On the first day of demonstrations, 150,000 protesters congregated in Kiev; in three days their number had doubled; in a few more, they had doubled again. More than 200,000 gathered in Lviv; 50,000 in Ivano-Frankivsk; and 30,000 in Kharkov.
To see in these numbers the phantom of foreign interference is an insult to the ordinary wage earners and students who stood on freezing streets week after week. Could George Soros's money or American consultants give three-quarters of a million Ukrainians the courage to seize their capital city and refuse to yield?
That refusal had been primed by months of organizing and training — driven mainly by the Ukrainian groups Project Znayu ("Project I Know"), focused on voter education and turnout, and Pora ("It's Time"), which prepared for a showdown in case of election fraud.
The regime fell back on threats.
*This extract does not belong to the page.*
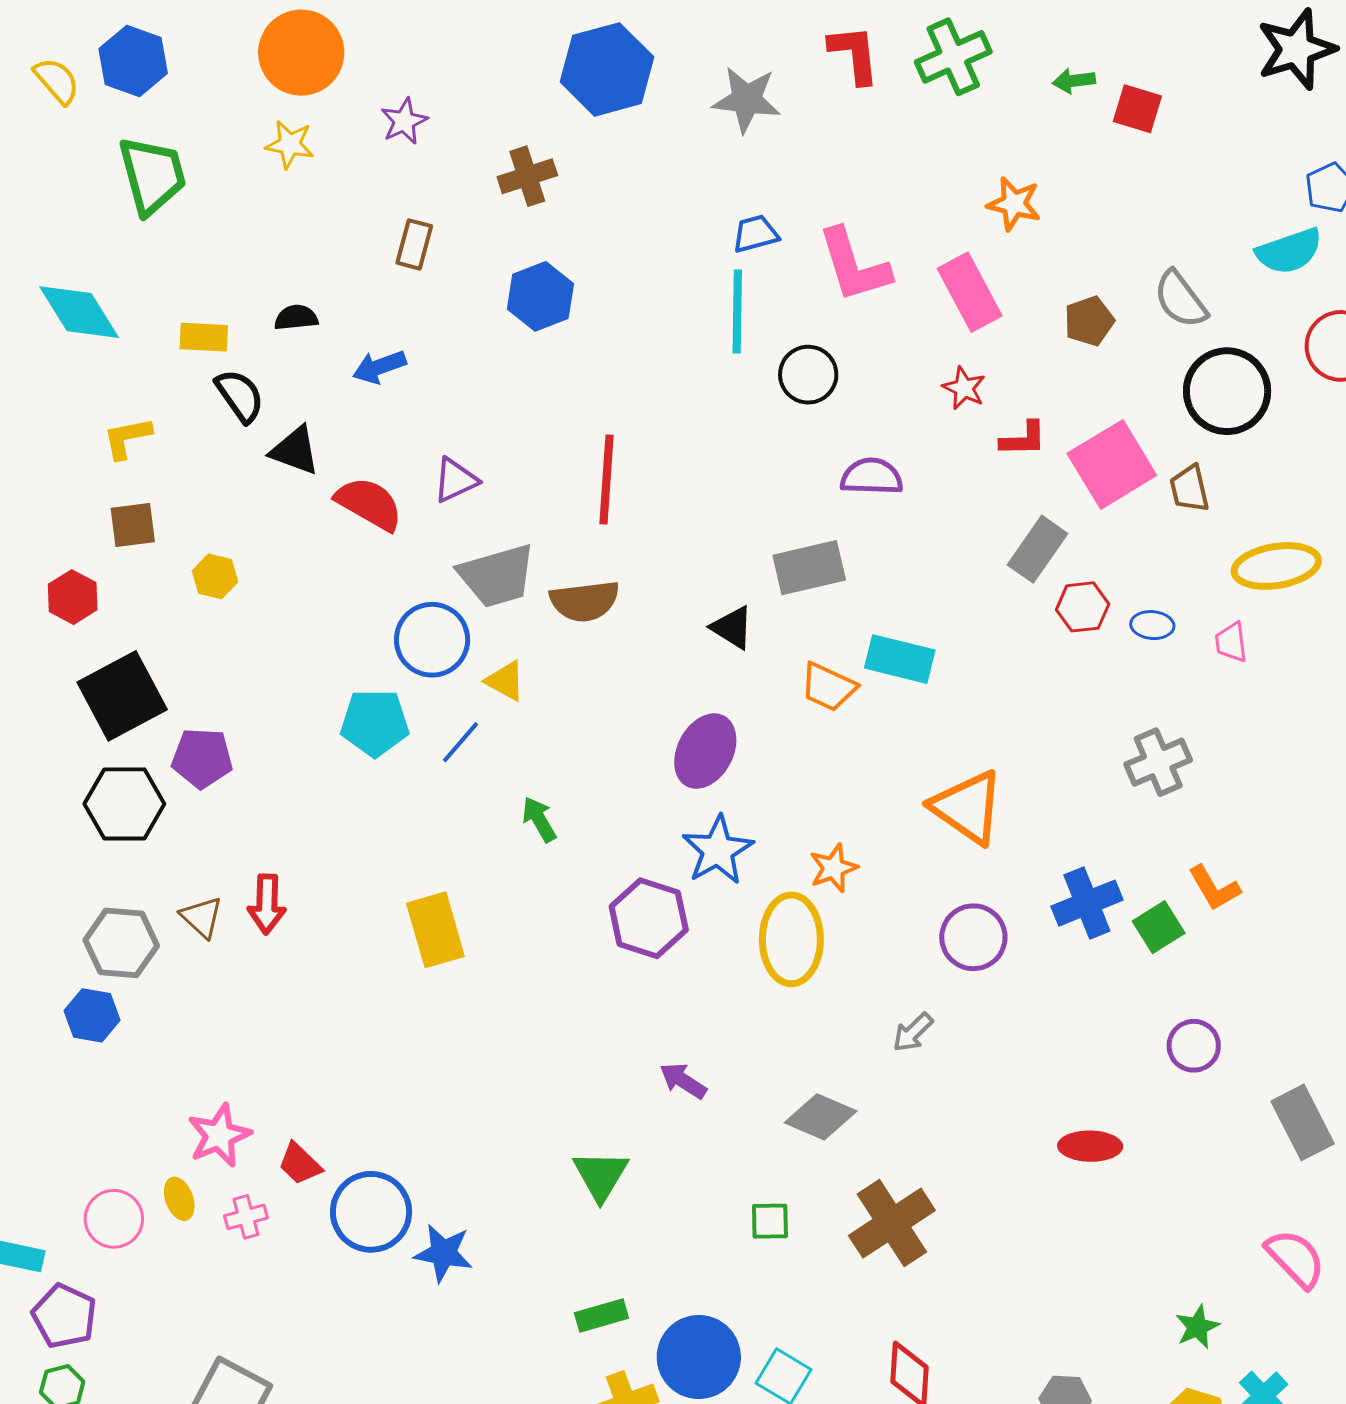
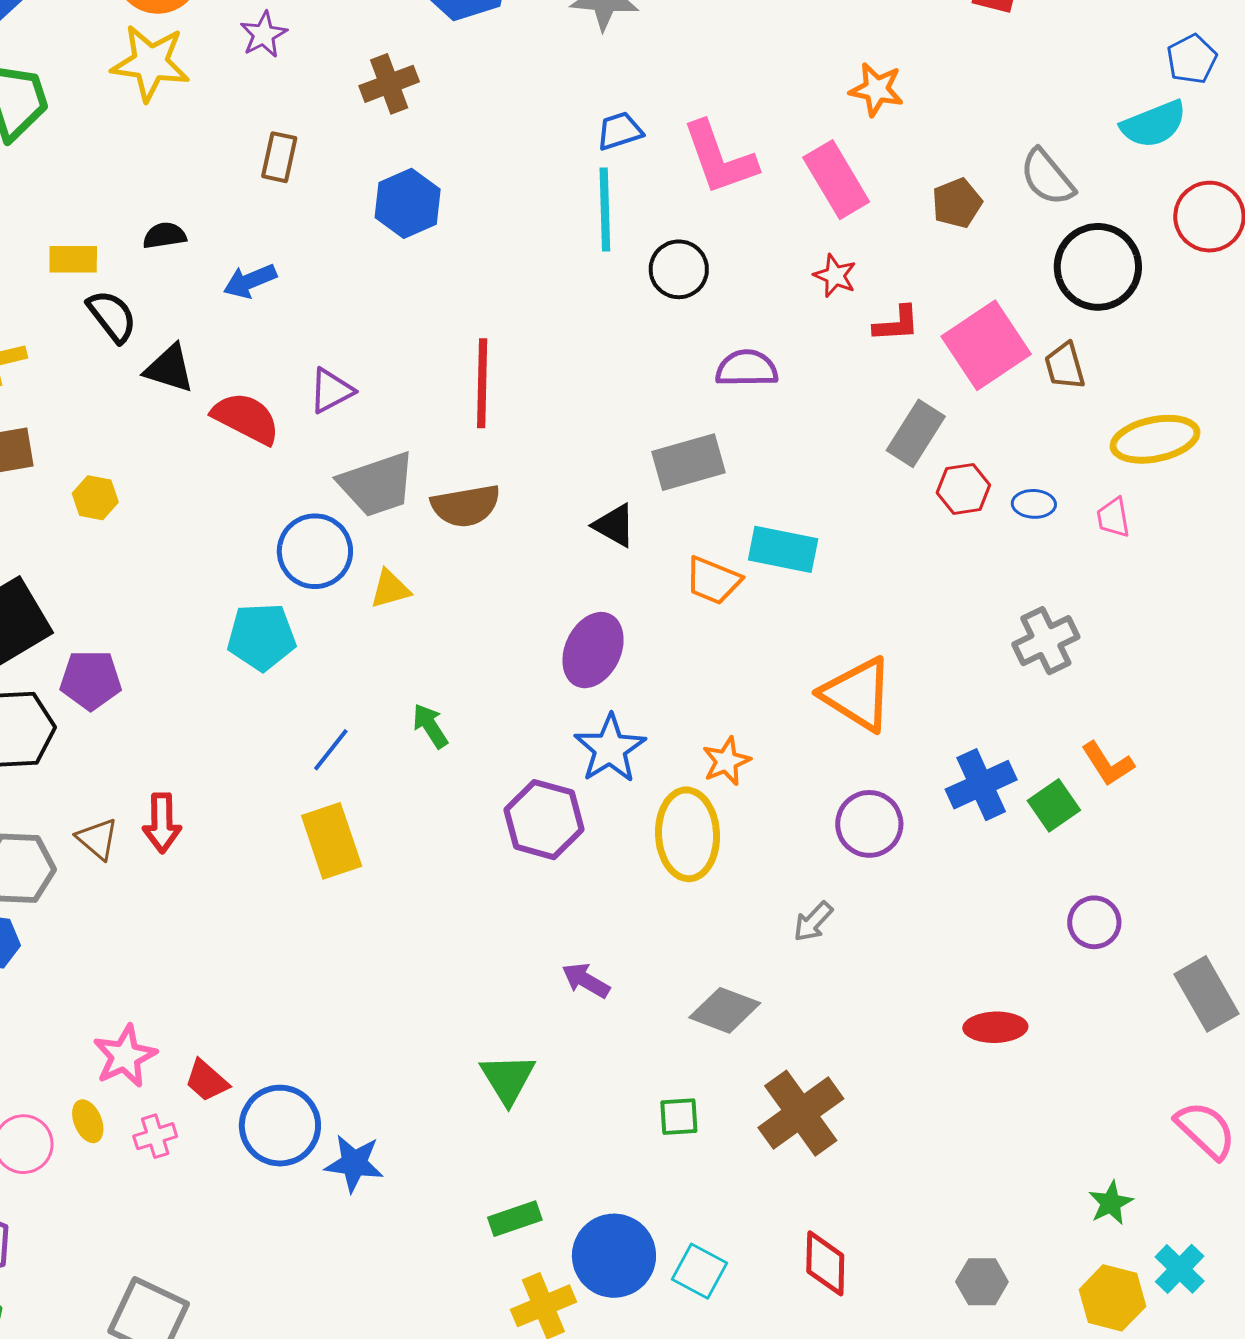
yellow star: (290, 144) -> (150, 63), size x1.6
yellow triangle: (505, 681) -> (390, 589), turned -42
blue line: (460, 742) -> (331, 750), moved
A "gross violation of the law," Kuchma called the blockades. "Democratic countries have learned to take harsh measures," he warned — perhaps confusing the history of peaceful marches on Washington with bloody crackdowns in places like Tiananmen Square in 1989.
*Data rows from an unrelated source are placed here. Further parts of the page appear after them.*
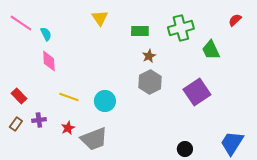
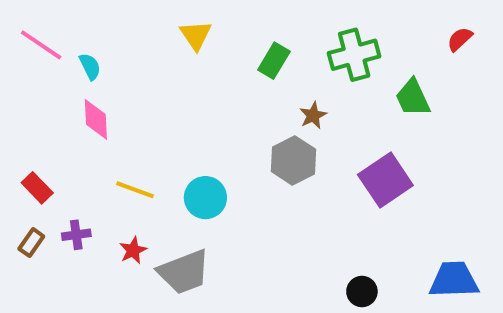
green rectangle: (140, 31) -> (274, 61), turned -60
brown star: (149, 56) -> (313, 115), moved
blue trapezoid: (232, 143) -> (454, 280), turned 56

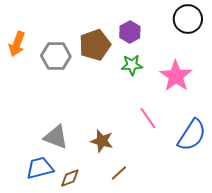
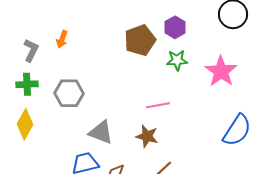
orange arrow: (17, 44) -> (62, 39), size x0.7
gray hexagon: (56, 56) -> (69, 93), moved
pink line: (148, 118) -> (158, 105), moved, turned -65

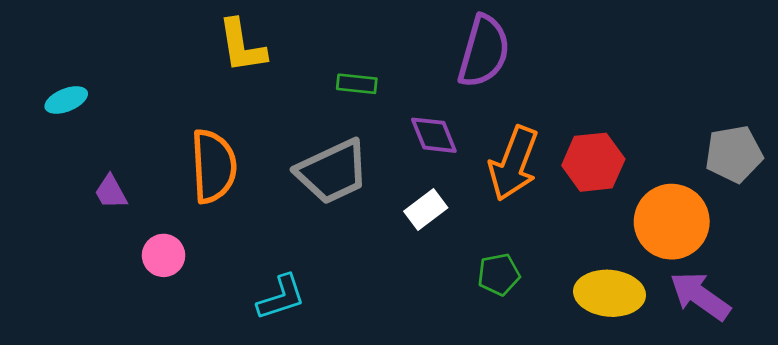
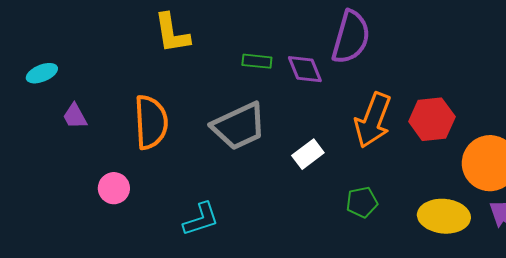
purple diamond: (434, 135) -> (305, 69), moved
purple trapezoid: (111, 192) -> (75, 116), moved

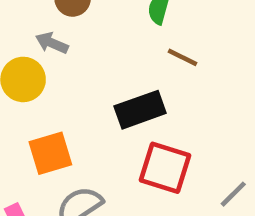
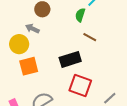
orange square: (50, 153) -> (29, 66), moved

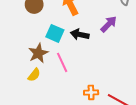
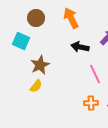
cyan square: (55, 33) -> (21, 41), moved
pink line: (62, 62) -> (95, 74), moved

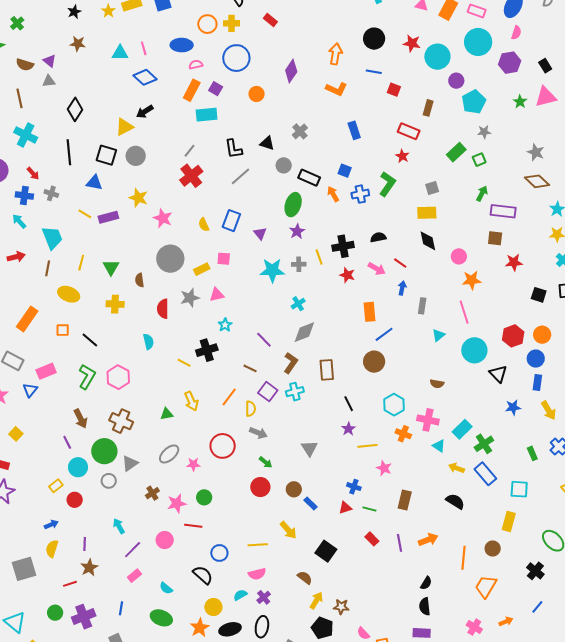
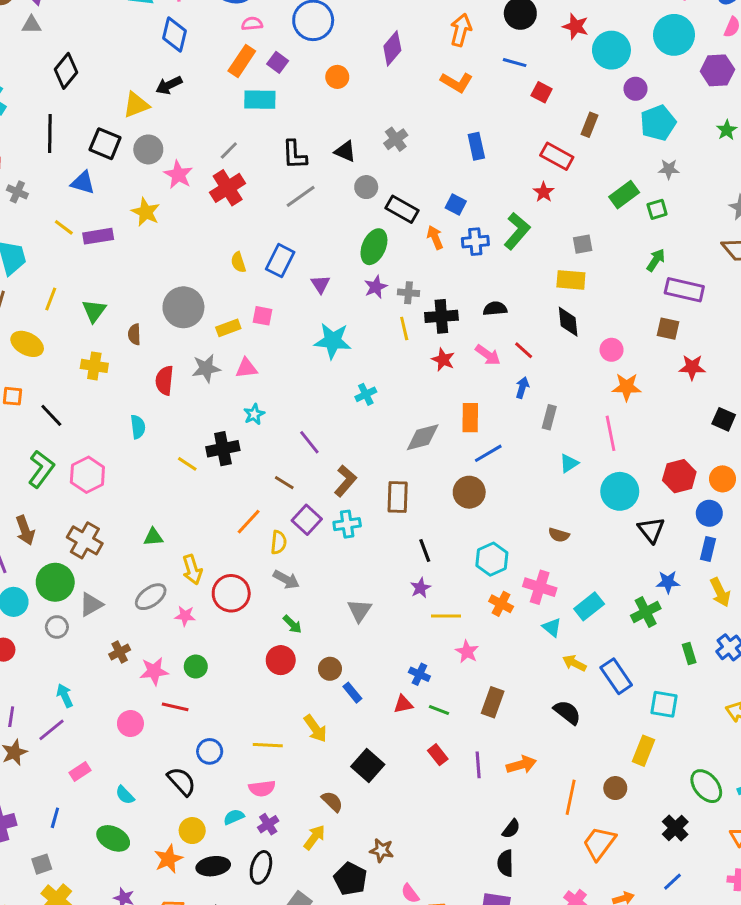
blue diamond: (145, 77) -> (175, 35), turned 55
pink star: (163, 218) -> (178, 175), moved
gray cross: (299, 264) -> (408, 293), moved
gray diamond: (304, 332) -> (423, 437), moved
yellow arrow: (191, 401) -> (192, 570), moved
green cross: (484, 444) -> (646, 612), moved
purple line: (133, 550) -> (51, 730), moved
yellow arrow: (316, 600) -> (314, 837), moved

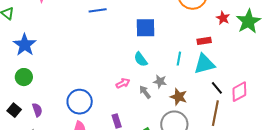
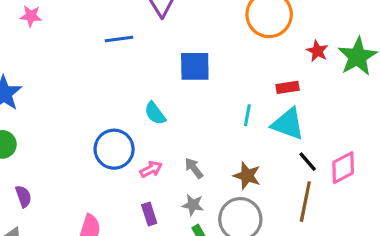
cyan semicircle: (141, 59) -> (155, 113), moved
cyan triangle: (204, 64) -> (288, 124), turned 35
gray star: (160, 82) -> (193, 205), moved
pink arrow: (123, 83) -> (151, 169), moved
blue circle: (80, 102) -> (114, 149), moved

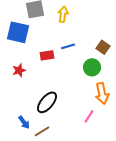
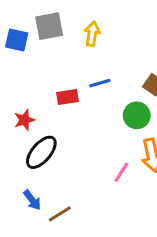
blue square: (18, 32) -> (17, 40), moved, size x0.7
black ellipse: (47, 102) -> (41, 152), moved
pink line: (89, 116) -> (121, 172), moved

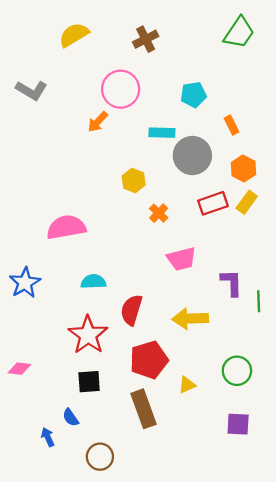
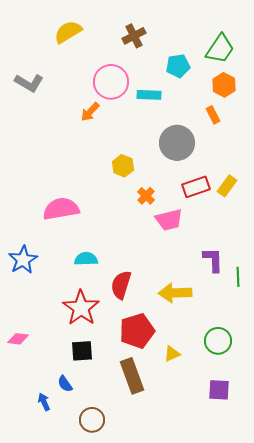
green trapezoid: (239, 33) -> (220, 49), moved
cyan pentagon: (193, 95) -> (178, 66), moved
cyan rectangle: (162, 133) -> (149, 95), moved
orange hexagon: (243, 169) -> (224, 85), moved
pink trapezoid: (181, 259) -> (169, 220), moved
Kuchma was not the only one confused. When foreign diplomats descended on Kiev, Western television anchors started framing the crisis in terms of East-West relations, as if the interests of Ukrainians should not be decisive.
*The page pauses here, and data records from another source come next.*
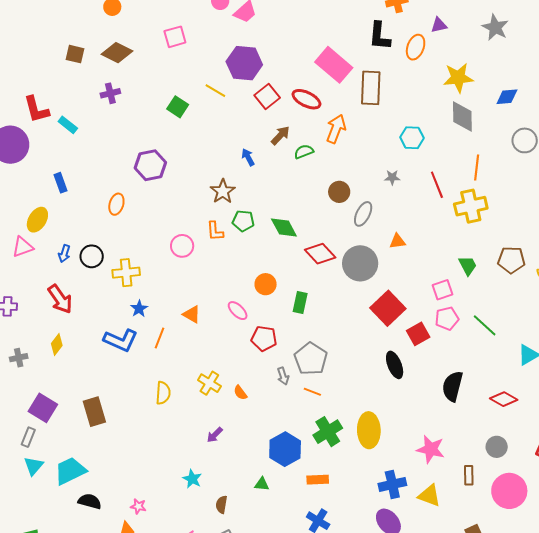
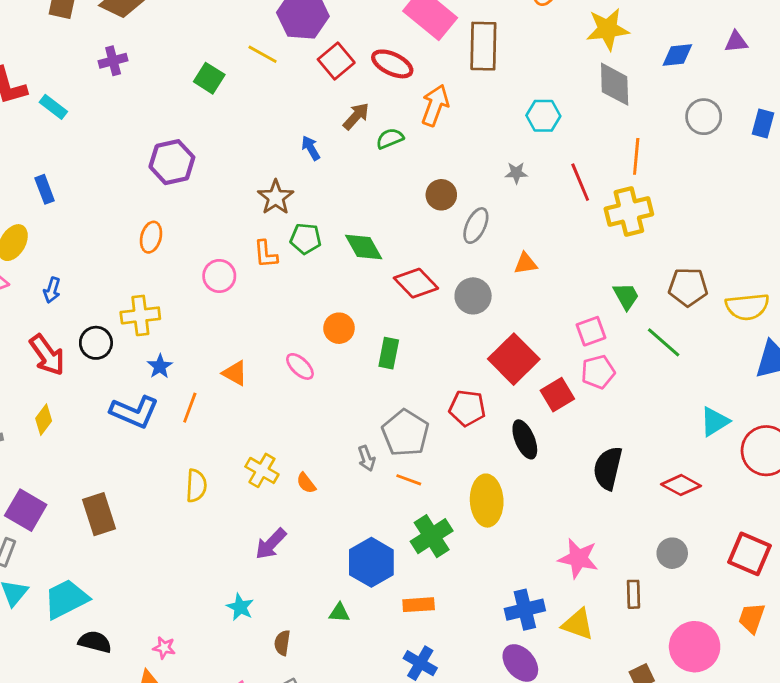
orange ellipse: (116, 204) -> (151, 237), moved
black circle: (92, 256) -> (96, 343), moved
gray circle: (360, 263) -> (473, 296), size x0.7
green line: (485, 325) -> (664, 342), moved
red pentagon: (264, 339) -> (467, 408), moved
yellow ellipse: (369, 430) -> (487, 501), moved
purple arrow: (215, 435) -> (271, 544), size x1.4
pink circle: (509, 491) -> (695, 647), moved

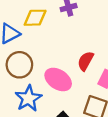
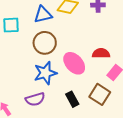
red semicircle: (86, 61) -> (101, 53), turned 48

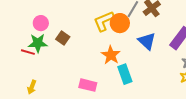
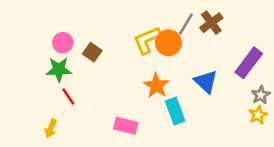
brown square: (63, 38) -> (92, 52), moved
blue triangle: (147, 41) -> (206, 82), moved
red line: (28, 52) -> (68, 96), moved, turned 40

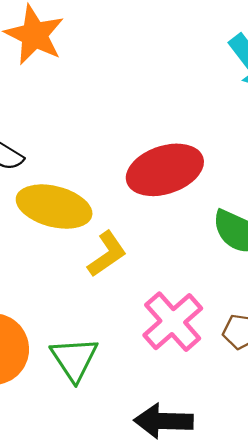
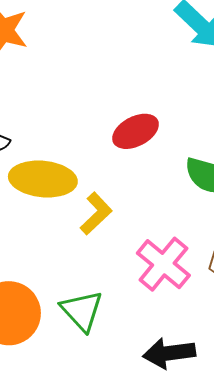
red ellipse: (165, 170) -> (136, 131), size x0.7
But that was the premise of Western assistance — to ensure the openness of the electoral process, not the outcome it might produce. The West had confidence in what the Ukrainians would do, if they had a fair chance to do it.
Conspiracy theorists singled out training by veterans of Otpor, a Serbian student group that had helped topple Slobodan Milosevic. While they educated Ukrainians in nonviolent tactics, "it is not true that we are exporters of revolution," said Danijela Nenadic of the Center for Nonviolent Resistance in Belgrade. "There is no universal concept to fight authoritarianism. You have to have your own strategy."
So people power is not imported, it's homegrown. External aid can help, but it's neither necessary nor sufficient. With unity, planning and nonviolent discipline all harnessed to the determination of people to be free, oppression can be defeated.
There was no red, white and blue in the Orange Revolution. It had only one predicate: the purpose and passion of the Ukrainian people themselves.
Peter Ackerman is chairman of the Fletcher School of Law and Diplomacy at Tufts University, Boston. Jack DuVall is the co-author of "A Force More Powerful: A Century of Nonviolent Conflict."